# ISO Recipes Using Buttermilk



## Michelemarie (Jun 25, 2007)

I have a little under a quart of  buttermilk I needed for a recipe last week.  What can I do with it? I did find a recipe for  buttermilk pie in a cookbook from a very dear friend of mine - but I don't know what it will taste like? Any ideas? Any recipes? Thanks!


----------



## kitchenelf (Jun 25, 2007)

I LOVE homemade buttermilk ranch dressing, just plain buttermilk dressing - have that for a couple days then add some bleu cheese to it for a change.

Any recipe with the word "pie" in the title can't be bad, can it?????


----------



## Michelemarie (Jun 25, 2007)

Yum! Homemade buttermilk dressing! Can you share the recipe?


----------



## kadesma (Jun 25, 2007)

Michele,
I made Sizz's quick easy peach cobbler and used buttermilk instead of reg. milk,,We all loved it. Try making some biscuits with just biscuick, add 1/4 lb. of diced,fried and drained pancetta and use buttermilk instead of what the package says..I use the whole two cup package for this..You can them use an ice cream scoop the tiny one to make your biscuits and serve them with a good jam or jelly or honey...

kadesma


----------



## Andy M. (Jun 25, 2007)

cornbread
pancakes
fried chicken


----------



## Constance (Jun 25, 2007)

I've heard of buttermilk pie, but never tasted it. 

Buttermilk is great for biscuits, cornbread and pancakes! You can also soak your chicken pieces in it before coating for frying.


----------



## Constance (Jun 25, 2007)

I guess great minds run in the same channels, Andy.


----------



## kitchenelf (Jun 25, 2007)

Michelemarie said:
			
		

> Yum! Homemade buttermilk dressing! Can you share the recipe?

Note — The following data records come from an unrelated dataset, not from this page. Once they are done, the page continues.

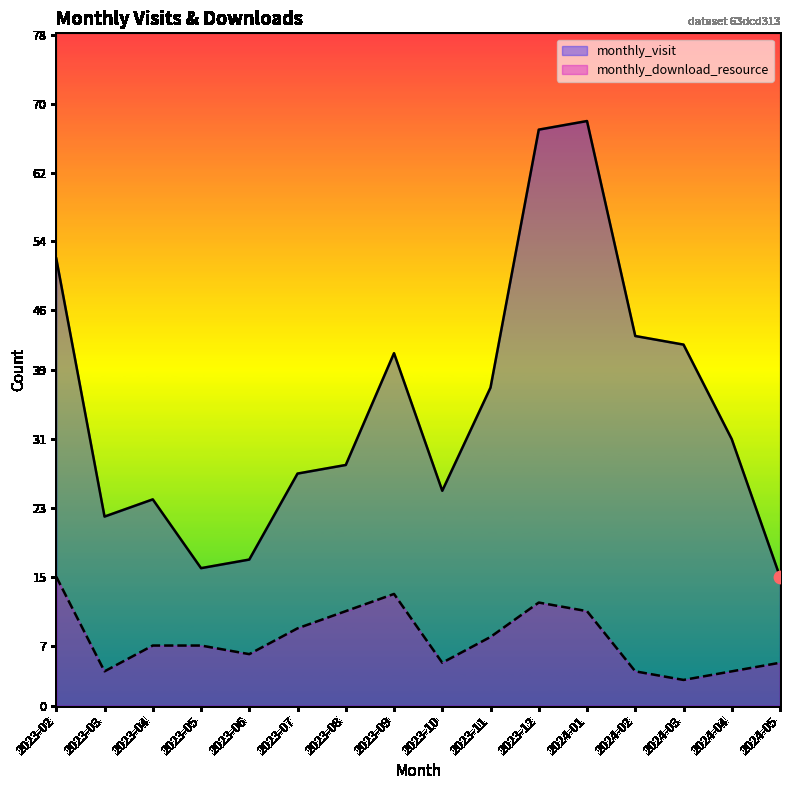

Which series contains the highest Y value?

monthly_visit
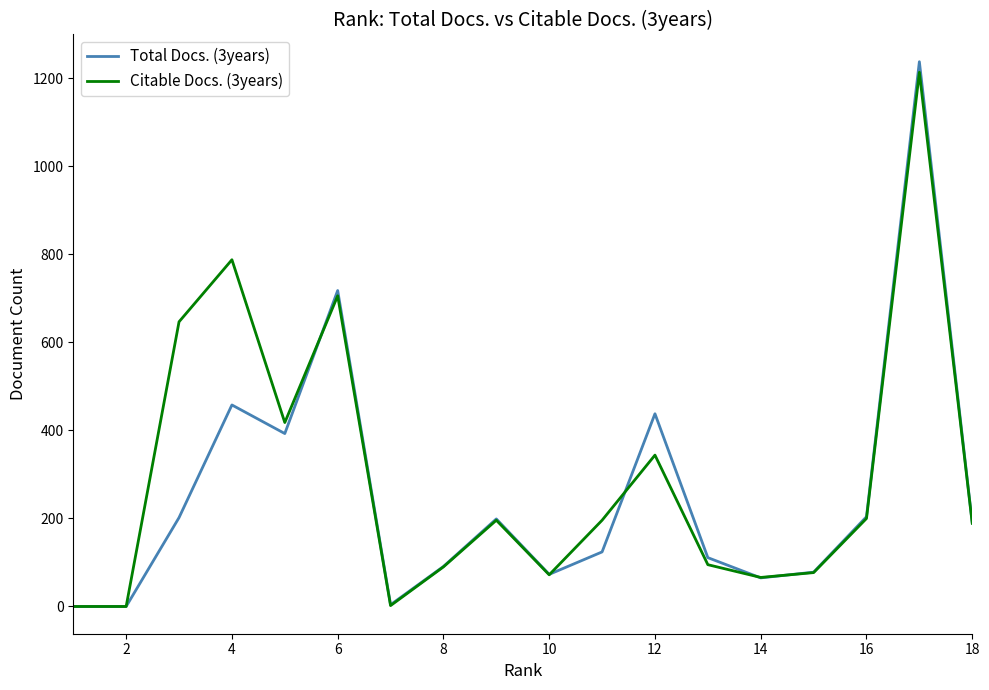

Which series has the largest range (max minus min)?

Total Docs. (3years)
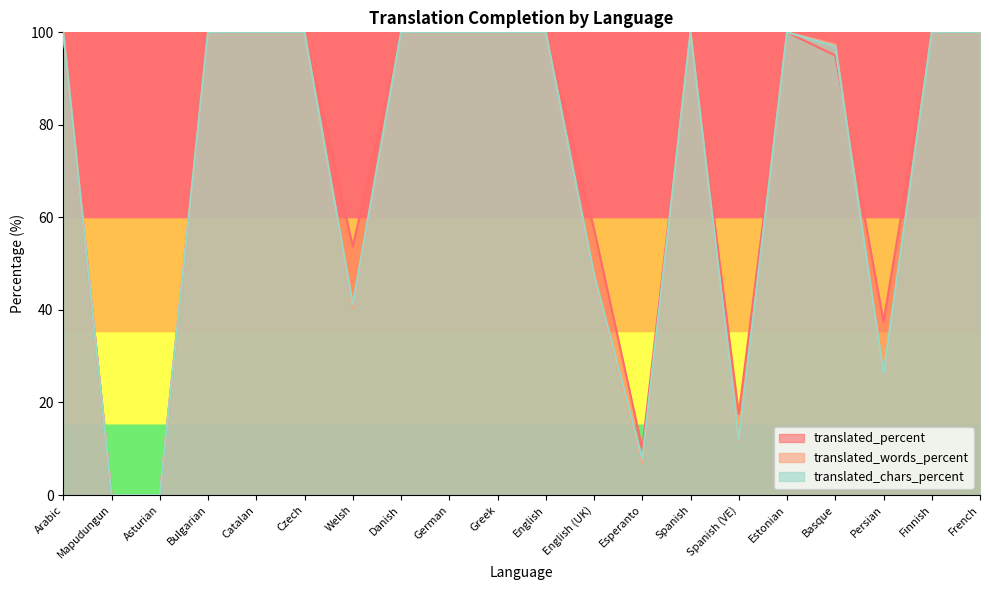

Does the chart have visible grid lines?

No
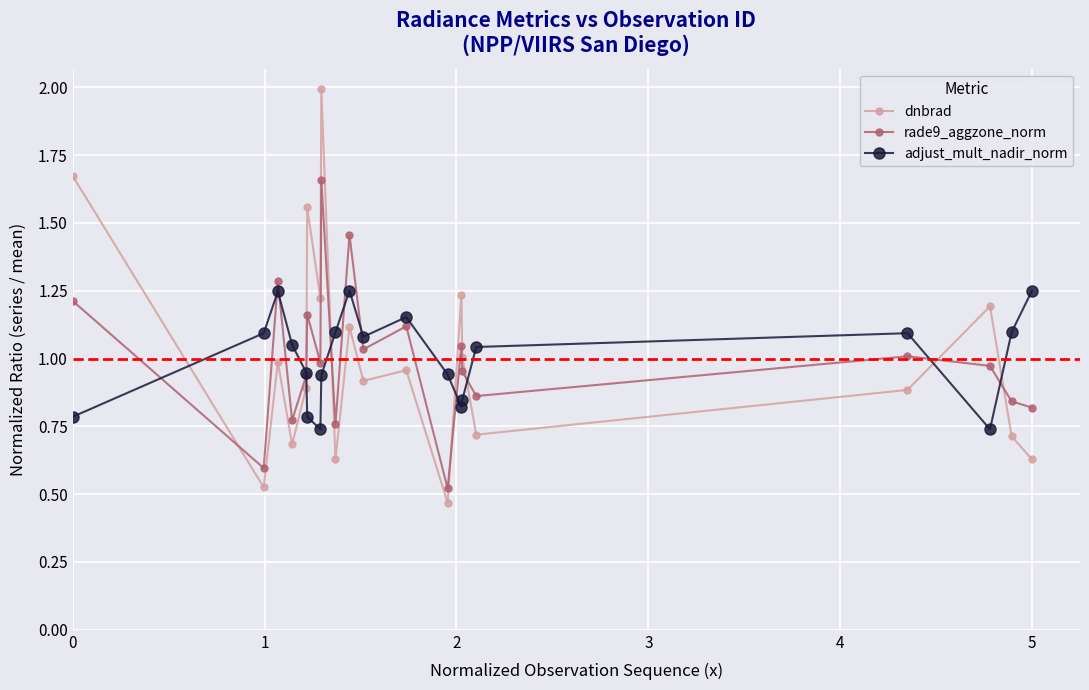

After their last crossing, which series has the higher values: dnbrad or adjust_mult_nadir_norm?

adjust_mult_nadir_norm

Recipe is at home but it's basically:

1 part mayo
1/2 part sour cream
1/2 part buttermilk
some dry mustard, paprika, s & white pepper, garlic powder

To make it more ranch I put fresh chopped parsley and chives in it.

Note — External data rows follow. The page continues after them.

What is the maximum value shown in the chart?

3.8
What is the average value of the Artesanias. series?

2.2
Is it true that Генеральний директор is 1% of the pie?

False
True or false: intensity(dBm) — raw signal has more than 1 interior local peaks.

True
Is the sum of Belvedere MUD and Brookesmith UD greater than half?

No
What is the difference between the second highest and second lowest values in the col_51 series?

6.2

It just needs to sit for the flavors to blend.  Then in a couple days add some bleu cheese to it and let it blend for the day.


----------



## Michelemarie (Jun 25, 2007)

Kitchenelf, thanks for the recipe! I have never fried chicken, I'm too "chicken" .  Thank you all for the tips! I will definately do the dressing and maybe some biscuits and try the pie out of curiousity!


----------



## luvs (Jun 25, 2007)

cuke/buttermilk chilled soup is great!


----------



## CasperImproved (Jun 26, 2007)

Green Tomatoes... Good marinade, and a good liquid for dipping in general for a frying side... or even Chicken). Everything tastes better with fresh fried chicken or green tomatoes ;-)

Casper


----------



## Dina (Jun 26, 2007)

My daughter's favorite buttermilk custard pie!  She even asks for this on her birthday.


----------



## sattie (Jun 26, 2007)

luvs said:
			
		

> cuke/buttermilk chilled soup is great!


 
Oh, please share!!!  Never heard of that!


----------



## letscook (Jun 27, 2007)

I purchase the powdered buttermilk and then i just mix up what need, it last a long time in the refrige.  I also have use the subsitute of  1 cup milk mix with 1tbl of vinegar and let it set a couple of min.  or even 1 cup of plain yogurt all came out fine.


----------



## Michelemarie (Jun 28, 2007)

Dina said:
			
		

> My daughter's favorite buttermilk custard pie! She even asks for this on her birthday.


 
That sounds good! Do you have a favorite recipe you use?


----------



## carolelaine (Jun 28, 2007)

Do try the buttermilk pie, it is sort of like chess pie and it is really good.  I use lots of buttermilk (it's a southern thing) in salad dressing, mashed potatoes, cornbread, chicken, biscuits, and cakes.


----------



## CharlieD (Jun 28, 2007)

The best pancakes are made with buttermilk.


----------



## legend_018 (Jun 28, 2007)

I bought buttermilk to make homemade cinnemon buns. Unfortunately, I kept procastinating and never made them and I think the buttermilk isn't going to last much longer. Good Ideas. I still might do the cinnemon buns. We'll see.


----------



## Michelemarie (Jun 28, 2007)

Thanks for all the good ideas!


----------